Assignment 3
Regularization and Decision Trees
This assignment covers topics from the course on regularization,PCA, decision trees, random forest,and high dimensional data. Task 1 and Task 2 will each contribute 45% to the total grade and Task 3 will contribute 10%. Review the rubric for this assignment here.
Submission Instructions
How to Submit via GitHub to Gradescope
How the Otter Grader Works
AI Policy
Task 1: Regularization
Predicting Building Heat Load with Ridge, Lasso, and PCA.
Follow the instructions in hw3-task1.ipynb to complete this task. You will practice:
- Preprocessing data with train/test splits and predictor standardization using
StandardScaler - Fitting and evaluating an OLS regression model
- Applying Ridge regression with cross-validated hyperparameter tuning (
RidgeCV) and visualizing the coefficient shrinkage path across lambda values - Applying Lasso regression with cross-validated tuning (
LassoCV) and comparing its coefficient-zeroing behavior to Ridge - Comparing OLS, Ridge, and Lasso using test MSE and coefficient bar plots
- Performing Principal Components Regression (PCR) by fitting PCA on scaled features, selecting the number of components via explained variance (≥90% threshold), and fitting OLS on the projected scores
- Synthesizing all four models in a final summary table and interpreting which approach best fits the building energy efficiency dataset
Task 2: Decision Trees and Random Forests
Classifying Potable/ Non Potable Water
Follow the instructions in hw3-task2.ipynb to complete this task. You will practice:
- Exploring a dataset with class imbalance and missing values, and applying median imputation with stratified train/test splitting
- Fitting an unpruned decision tree as a baseline
- Tuning tree depth using 5-fold cross-validation and selecting the optimal depth from a CV accuracy plot
- Refitting and evaluating the pruned (tuned) decision tree and visualizing its structure, including interpreting root-node splits, feature thresholds, and Gini impurity
- Fitting a Random Forest (200 trees) and comparing its test accuracy to the single-tree models
- Visualizing and comparing feature importances (Gini-based) from both the decision tree and random forest
- Interpreting a confusion matrix for the random forest
- Building a final model comparison table/bar chart across all three models (unpruned tree, tuned tree, random forest)
Task 3: Considerations in High Dimensions
In this task you will explore common problems that may arise in high-dimensional datasets, in which the number of features is larger than the number of observations and use generative AI to aid in your understanding on this setting.

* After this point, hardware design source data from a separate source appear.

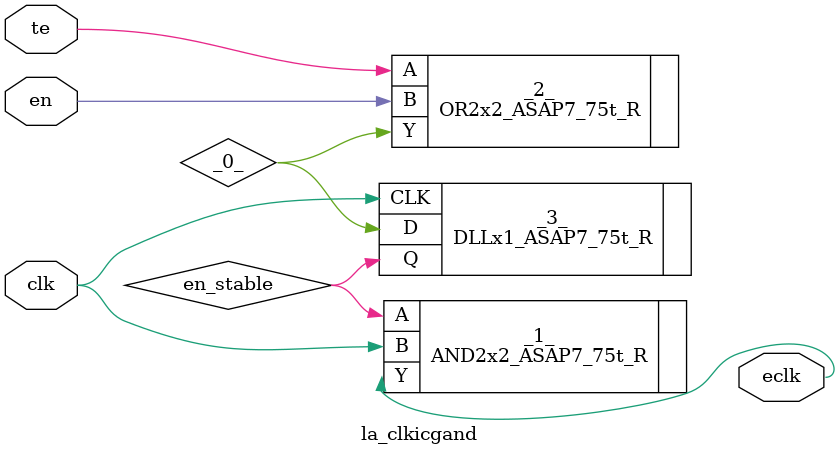
<source format=v>

/* Generated by Yosys 0.37 (git sha1 a5c7f69ed, clang 14.0.0-1ubuntu1.1 -fPIC -Os) */

module la_clkicgand(clk, te, en, eclk);
  wire _0_;
  input clk;
  wire clk;
  output eclk;
  wire eclk;
  input en;
  wire en;
  wire en_stable;
  input te;
  wire te;
  AND2x2_ASAP7_75t_R _1_ (
    .A(en_stable),
    .B(clk),
    .Y(eclk)
  );
  OR2x2_ASAP7_75t_R _2_ (
    .A(te),
    .B(en),
    .Y(_0_)
  );
  DLLx1_ASAP7_75t_R _3_ (
    .CLK(clk),
    .D(_0_),
    .Q(en_stable)
  );
endmodule

</source>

Your final submission will include: a concept from the reading you wanted clarification on, the initial prompt you used to get clarification from a genAI chatbot, and a short reflection on how you used genAI.
Read section 6.4 Considerations in High Dimensions in the course textbook: An Introduction to Statistical Learning with applications in Python. The section covers challenges to fitting regression models and interpreting results on high-dimensional data.
While reading, identify one concept or claim from the section that you did not fully understand.
This step is designeed to help you write more detailed prompts. Use a generative AI tool (such as ChatGPT or Claude) to help clarify the concept you did not fully understand. Save your prompt so you can report it in this task. Your prompt should go beyond “explain X to me.” and should include at least two of the following elements:
- Your background (For example: “I am X who knows Y and is learning about Z, I am reading X for my course on Y, etc)
- The specific source of confusion
- A requested format or approach (e.g.: “use a concrete numerical example” or create an analogy)
- A constraint or comparison (“explain how Z method differs from Y method” or “avoid matrix notation”)
If the response didn’t fully resolve your confusion, iterate: refine your next prompt and try again.
In a short paragraph (4–6 sentences), reflect on your use of generative AI in this task: which tool did you use, what prompts did you give it, and how many iterations did it take to get it to clarify your question? Did the response match the information given in the textbook? This short reflection should be independently written by you, with no AI assistance.
Your submission should be a Quarto document, named hwk3-task3.qmd, (inside your forked repo) with the following structure:
| Section | Content |
|---|---|
| Title + intro | Title + one sentence explaining the content of the document |
| Concept to clarify | The concept or claim that you looked clarification for |
| Prompt | The initial prompt you wrote to gain understanding |
| Generative AI reflection | Answer to step 5 |
Rubric
- Steps 2, 3, 5 and the Title/ Intro will be graded as 1: complete, 0: incomplete.